Women with advanced endocrine-resistant breast cancer who had PIK3CA mutations identified in their circulating tumor DNA had an almost 4-month improvement in progression-free survival when assigned to treatment with the PIK3CA inhibitor buparlisib and fulvestrant compared with fulvestrant alone, according to data from the BELLE-2 trial presented at the 2015 San Antonio Breast Cancer Symposium (SABCS).
“Patients with tumors harboring PIK3CA mutations detected in liquid biopsy performed poorly on fulvestrant monotherapy, achieving a clinically meaningful progression-free survival improvement with buparlisib and fulvestrant,” José Baselga, MD, PhD, physician-in-chief and chief medical officer at Memorial Sloan Kettering Cancer Center, said during a press conference. According to Baselga, this study suggests that assessment of PIK3CA mutations in circulating tumor DNA may help select patients who benefit from adding a PI3K inhibitor to endocrine therapy.
The phase III BELLE-2 study enrolled 1,147 women with advanced, postmenopausal hormone receptor–positive/HER2-negative breast cancer that had progressed during or after aromatase inhibitor therapy. Patients were randomly assigned to buparlisib 100 mg per day plus fulvestrant 500 mg (n = 576) or fulvestrant plus placebo (n = 571). The patients were stratified by PI3K pathway status as measured in archival tumor tissue.

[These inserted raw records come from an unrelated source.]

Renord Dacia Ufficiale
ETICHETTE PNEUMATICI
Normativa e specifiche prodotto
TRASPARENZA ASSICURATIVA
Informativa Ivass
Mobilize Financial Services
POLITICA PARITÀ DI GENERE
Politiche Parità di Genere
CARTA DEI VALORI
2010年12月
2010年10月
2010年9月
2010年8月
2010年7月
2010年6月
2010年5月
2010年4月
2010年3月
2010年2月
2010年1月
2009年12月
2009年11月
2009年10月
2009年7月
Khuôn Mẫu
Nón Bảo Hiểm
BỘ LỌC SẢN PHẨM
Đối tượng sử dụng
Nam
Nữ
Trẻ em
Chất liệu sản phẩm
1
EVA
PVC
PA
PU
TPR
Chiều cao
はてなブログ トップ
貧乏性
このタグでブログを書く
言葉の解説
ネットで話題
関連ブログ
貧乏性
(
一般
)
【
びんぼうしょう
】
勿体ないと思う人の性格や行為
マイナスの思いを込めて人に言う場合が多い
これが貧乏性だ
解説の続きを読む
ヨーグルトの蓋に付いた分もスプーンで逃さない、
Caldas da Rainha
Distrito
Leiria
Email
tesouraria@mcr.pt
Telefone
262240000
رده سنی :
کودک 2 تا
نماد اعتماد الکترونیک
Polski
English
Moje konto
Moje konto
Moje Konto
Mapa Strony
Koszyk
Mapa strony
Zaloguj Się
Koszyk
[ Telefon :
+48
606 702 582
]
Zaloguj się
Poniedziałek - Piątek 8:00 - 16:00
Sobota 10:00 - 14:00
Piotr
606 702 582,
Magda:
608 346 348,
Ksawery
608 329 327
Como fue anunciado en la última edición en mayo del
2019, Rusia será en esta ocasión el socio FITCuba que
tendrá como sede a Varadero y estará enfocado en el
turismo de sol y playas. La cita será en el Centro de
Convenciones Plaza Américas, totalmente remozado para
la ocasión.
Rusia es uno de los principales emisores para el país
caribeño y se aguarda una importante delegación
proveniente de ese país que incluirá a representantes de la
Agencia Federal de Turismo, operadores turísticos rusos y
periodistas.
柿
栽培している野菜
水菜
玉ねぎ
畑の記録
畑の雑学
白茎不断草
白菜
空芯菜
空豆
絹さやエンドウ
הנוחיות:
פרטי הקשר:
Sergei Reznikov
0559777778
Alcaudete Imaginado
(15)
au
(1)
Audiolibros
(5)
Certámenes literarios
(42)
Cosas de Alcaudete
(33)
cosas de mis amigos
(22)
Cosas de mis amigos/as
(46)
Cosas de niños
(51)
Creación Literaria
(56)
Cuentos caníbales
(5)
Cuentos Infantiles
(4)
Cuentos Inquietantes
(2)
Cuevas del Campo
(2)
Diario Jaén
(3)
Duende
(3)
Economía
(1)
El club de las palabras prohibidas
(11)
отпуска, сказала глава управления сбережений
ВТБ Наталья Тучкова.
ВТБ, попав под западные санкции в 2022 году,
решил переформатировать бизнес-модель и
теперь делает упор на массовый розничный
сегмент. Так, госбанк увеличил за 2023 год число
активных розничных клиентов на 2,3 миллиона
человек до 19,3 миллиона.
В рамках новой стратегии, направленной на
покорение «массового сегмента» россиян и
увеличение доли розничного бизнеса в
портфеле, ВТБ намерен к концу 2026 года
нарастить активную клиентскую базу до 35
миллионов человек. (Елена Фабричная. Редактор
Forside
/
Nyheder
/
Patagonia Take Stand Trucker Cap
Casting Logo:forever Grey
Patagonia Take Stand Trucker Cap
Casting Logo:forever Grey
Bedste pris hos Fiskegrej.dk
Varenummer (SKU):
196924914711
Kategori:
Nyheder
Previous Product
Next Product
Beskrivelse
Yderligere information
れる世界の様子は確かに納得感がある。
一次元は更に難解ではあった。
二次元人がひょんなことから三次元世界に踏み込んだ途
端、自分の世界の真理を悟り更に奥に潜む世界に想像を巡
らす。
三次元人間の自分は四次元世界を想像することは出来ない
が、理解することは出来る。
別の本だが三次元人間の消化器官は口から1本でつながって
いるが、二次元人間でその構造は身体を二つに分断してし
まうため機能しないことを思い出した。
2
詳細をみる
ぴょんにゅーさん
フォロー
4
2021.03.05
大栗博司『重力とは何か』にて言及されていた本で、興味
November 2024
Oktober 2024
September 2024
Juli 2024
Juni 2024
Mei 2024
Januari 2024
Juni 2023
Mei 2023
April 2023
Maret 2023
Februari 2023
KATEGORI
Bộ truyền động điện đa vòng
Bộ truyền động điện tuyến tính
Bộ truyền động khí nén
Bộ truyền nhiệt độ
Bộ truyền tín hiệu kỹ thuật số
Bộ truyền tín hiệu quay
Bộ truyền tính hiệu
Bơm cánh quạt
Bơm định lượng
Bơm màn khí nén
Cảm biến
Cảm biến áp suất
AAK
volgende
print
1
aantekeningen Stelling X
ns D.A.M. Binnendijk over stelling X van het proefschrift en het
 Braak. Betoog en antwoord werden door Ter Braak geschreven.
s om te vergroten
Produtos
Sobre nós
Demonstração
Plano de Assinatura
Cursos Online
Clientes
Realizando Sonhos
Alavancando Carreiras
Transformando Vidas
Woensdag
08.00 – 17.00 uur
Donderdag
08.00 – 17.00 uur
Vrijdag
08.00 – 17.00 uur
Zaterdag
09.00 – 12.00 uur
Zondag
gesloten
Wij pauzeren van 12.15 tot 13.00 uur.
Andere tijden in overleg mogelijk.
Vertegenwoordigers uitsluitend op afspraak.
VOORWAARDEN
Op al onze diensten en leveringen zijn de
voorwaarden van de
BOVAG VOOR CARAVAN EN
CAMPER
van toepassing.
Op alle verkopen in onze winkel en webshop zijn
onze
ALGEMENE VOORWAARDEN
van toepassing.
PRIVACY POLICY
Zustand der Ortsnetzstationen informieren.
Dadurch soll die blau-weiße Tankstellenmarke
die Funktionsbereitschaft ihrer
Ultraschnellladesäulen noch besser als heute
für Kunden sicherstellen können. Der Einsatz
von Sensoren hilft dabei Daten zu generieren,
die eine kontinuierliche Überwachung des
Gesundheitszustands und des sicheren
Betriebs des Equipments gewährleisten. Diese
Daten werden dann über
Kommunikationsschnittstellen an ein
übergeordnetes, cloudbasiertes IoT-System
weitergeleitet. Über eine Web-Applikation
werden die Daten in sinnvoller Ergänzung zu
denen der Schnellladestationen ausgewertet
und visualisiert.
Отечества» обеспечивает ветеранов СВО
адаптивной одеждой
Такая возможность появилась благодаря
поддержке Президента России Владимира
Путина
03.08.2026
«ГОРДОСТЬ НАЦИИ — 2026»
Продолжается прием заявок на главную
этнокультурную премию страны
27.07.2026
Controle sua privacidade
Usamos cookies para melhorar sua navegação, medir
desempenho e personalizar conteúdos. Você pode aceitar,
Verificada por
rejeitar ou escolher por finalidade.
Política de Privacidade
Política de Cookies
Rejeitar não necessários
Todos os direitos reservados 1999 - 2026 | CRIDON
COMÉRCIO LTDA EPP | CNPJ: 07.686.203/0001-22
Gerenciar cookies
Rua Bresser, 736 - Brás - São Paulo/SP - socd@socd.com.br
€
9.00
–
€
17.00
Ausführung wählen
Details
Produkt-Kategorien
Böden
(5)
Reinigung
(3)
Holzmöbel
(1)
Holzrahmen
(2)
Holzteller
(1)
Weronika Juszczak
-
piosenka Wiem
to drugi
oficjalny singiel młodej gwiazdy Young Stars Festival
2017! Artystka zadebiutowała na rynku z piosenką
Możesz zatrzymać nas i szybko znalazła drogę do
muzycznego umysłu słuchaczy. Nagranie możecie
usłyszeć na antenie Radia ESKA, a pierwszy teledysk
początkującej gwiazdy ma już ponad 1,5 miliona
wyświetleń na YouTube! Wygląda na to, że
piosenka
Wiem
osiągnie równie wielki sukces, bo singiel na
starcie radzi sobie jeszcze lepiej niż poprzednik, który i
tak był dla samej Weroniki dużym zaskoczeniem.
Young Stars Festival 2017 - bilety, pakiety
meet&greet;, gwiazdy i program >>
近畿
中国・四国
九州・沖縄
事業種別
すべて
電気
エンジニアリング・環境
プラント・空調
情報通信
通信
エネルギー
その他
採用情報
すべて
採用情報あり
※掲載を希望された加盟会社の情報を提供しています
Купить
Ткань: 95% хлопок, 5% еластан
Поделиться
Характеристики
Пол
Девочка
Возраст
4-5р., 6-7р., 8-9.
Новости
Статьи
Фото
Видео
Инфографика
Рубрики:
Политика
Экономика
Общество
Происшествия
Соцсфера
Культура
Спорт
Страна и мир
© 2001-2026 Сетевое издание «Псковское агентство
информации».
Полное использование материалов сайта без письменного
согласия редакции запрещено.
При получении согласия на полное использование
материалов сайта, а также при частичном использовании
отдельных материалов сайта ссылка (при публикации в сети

Looking at the full population of patients, there was a significant improvement in progression-free survival as assessed by local investigators for patients assigned to buparlisib plus fulvestrant compared with fulvestrant alone (median progression-free survival 6.9 vs 5 months; HR, 0.78; P < .001). However, no significant difference was found for patients with PI3K pathway-activated tumor samples (HR, 0.76; P = .014).
According to Baselga, archival tumor samples typically represent the primary tumor at the time of initial diagnosis; however, studies have suggested that a tumor’s mutation status can change as the disease progresses or as the tumor is exposed to treatments. Therefore, the researchers also assessed PIK3CA status in circulating tumor DNA in a subgroup of 587 patients.
Among patients with circulating PI3K mutations there was a significant improvement in progression-free survival from a median of 3.2 months for fulvestrant alone to 7 months for patients assigned the combination (HR, 0.56; P < .001). Patients with PI3K mutations assigned buparlisib also had improvements in overall response rate (18% vs 4%) and clinical benefit rate (47% vs 32%) compared with patients on fulvestrant alone. Patients without mutant PIK3CA had no significant differences for progression between the two treatment arms.
Up to 25% of patients assigned buparlisib had a serious adverse event. The most commonly occurring grade 3 or 4 adverse events were liver dysfunction, rash, hyperglycemia, and mood disorder.
“PI3K is an important pathway for normal cellular functions; therefore, as one would expect, side effects from buparlisib were substantial,” Baselga said in a prepared statement. “We are hopeful that future, newer generation PI3K inhibitors would be less toxic.”
Moving forward, Baselga said that additional studies are warranted to look at the predictive value of PIK3CA mutations detected in circulating tumor DNA and tumor tissue.